Children with disabilities are two to three times more likely to be bullied than their peers that do not have a disability. While this statistic is shocking, what may be even more appalling is that only 60% of these children report their bullying or harassment. As a parent of a child with a disability, it can be challenging to know when the right time to deal with a bully is, how to go about addressing the situation and how to tell if your child is not being honest with you about the severity of the bullying. It is important to know that your child is likely either hurt, embarrassed or confused by the bully’s behavior and that may make them not want to report it to an adult or authority figure. When you ask them if they are experiencing bullying, make sure you make note of more than just their verbal answer.

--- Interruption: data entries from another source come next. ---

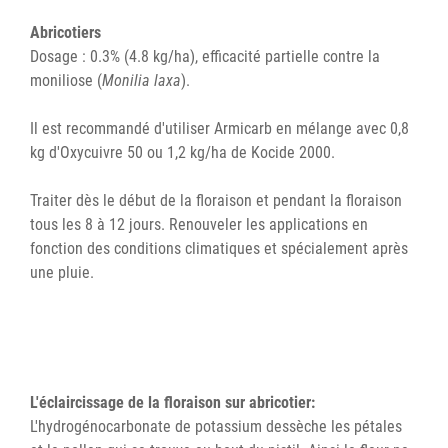
Abricotiers
Dosage : 0.3% (4.8 kg/ha), efficacité partielle contre la
moniliose (
Monilia laxa
).
Il est recommandé d'utiliser Armicarb en mélange avec 0,8
kg d'Oxycuivre 50 ou 1,2 kg/ha de Kocide 2000.
Traiter dès le début de la floraison et pendant la floraison
tous les 8 à 12 jours. Renouveler les applications en
fonction des conditions climatiques et spécialement après
une pluie.
L'éclaircissage de la floraison sur abricotier:
L'hydrogénocarbonate de potassium dessèche les pétales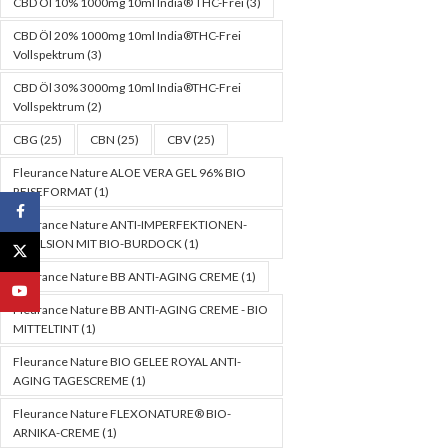
CBD Öl 10% 1000mg 10ml India® THC-Frei
(3)
CBD Öl 20% 1000mg 10ml India®THC-Frei
Vollspektrum
(3)
CBD Öl 30% 3000mg 10ml India®THC-Frei
Vollspektrum
(2)
CBG
(25)
CBN
(25)
CBV
(25)
Fleurance Nature ALOE VERA GEL 96% BIO
REISEFORMAT
(1)
Facebook
Fleurance Nature ANTI-IMPERFEKTIONEN-
EMULSION MIT BIO-BURDOCK
(1)
X
Fleurance Nature BB ANTI-AGING CREME
(1)
YouTube
Fleurance Nature BB ANTI-AGING CREME - BIO
MITTELTINT
(1)
Fleurance Nature BIO GELEE ROYAL ANTI-
AGING TAGESCREME
(1)
Fleurance Nature FLEXONATURE® BIO-
ARNIKA-CREME
(1)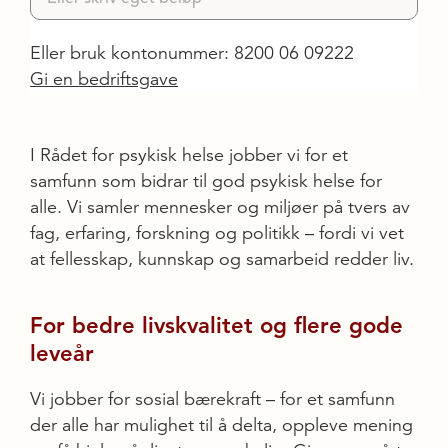
Eller bruk kontonummer: 8200 06 09222
Gi en bedriftsgave
I Rådet for psykisk helse jobber vi for et
samfunn som bidrar til god psykisk helse for
alle. Vi samler mennesker og miljøer på tvers av
fag, erfaring, forskning og politikk – fordi vi vet
at fellesskap, kunnskap og samarbeid redder liv.
For bedre livskvalitet og flere gode
leveår
Vi jobber for sosial bærekraft – for et samfunn
der alle har mulighet til å delta, oppleve mening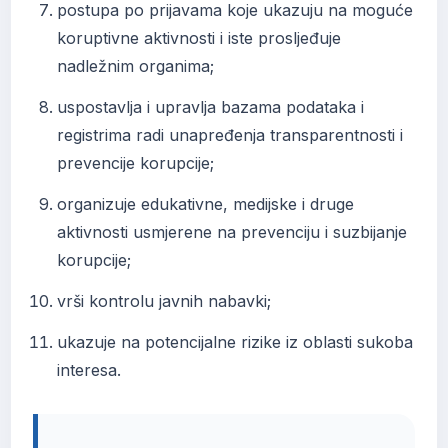
postupa po prijavama koje ukazuju na moguće
koruptivne aktivnosti i iste prosljeđuje
nadležnim organima;
uspostavlja i upravlja bazama podataka i
registrima radi unapređenja transparentnosti i
prevencije korupcije;
organizuje edukativne, medijske i druge
aktivnosti usmjerene na prevenciju i suzbijanje
korupcije;
vrši kontrolu javnih nabavki;
ukazuje na potencijalne rizike iz oblasti sukoba
interesa.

Here are some warning signs of bullying to look out for:

  • Your child has unexplained injuries such as cuts, bruises or scratches.
  • Your child seems anxious, especially before school.
  • Your child may fall behind in school.
  • Your child may have trouble sleeping or may experience bad dreams.
  • Your child becomes afraid to go to school or attending any sort of organized peer activity.
  • Your child has a shift in their mood after school including depression, moodiness, sadness, agitation.

The best thing to do if you are suspicious about your child being bullied is to make an appointment to speak with his or her school faculty. It is important that you enlist their help to observe what is happening during the day and to notify you if there is anything suspicious happening. Should you receive that phone call that your child may be experiencing bullying or harassment at school, be sure to ask the school for the resources they can provide to you and your child. The school should have a protocol for situations like this and you are legally protected by The Individuals with Disabilities Education Act (IDEA). It is important for you, as your child’s protector and guardian, to know what laws and regulations are put in place to protect you and your child’s safety. To read more about this, please click here

We hope that these signs will help you determine whether your child is being bullied at school or not. Please remember that although a child with disabilities is two to three times more likely to be bullied, bullying of any kind should not be tolerated or encouraged. We hope that you and your family live a very happy, healthy and positive life!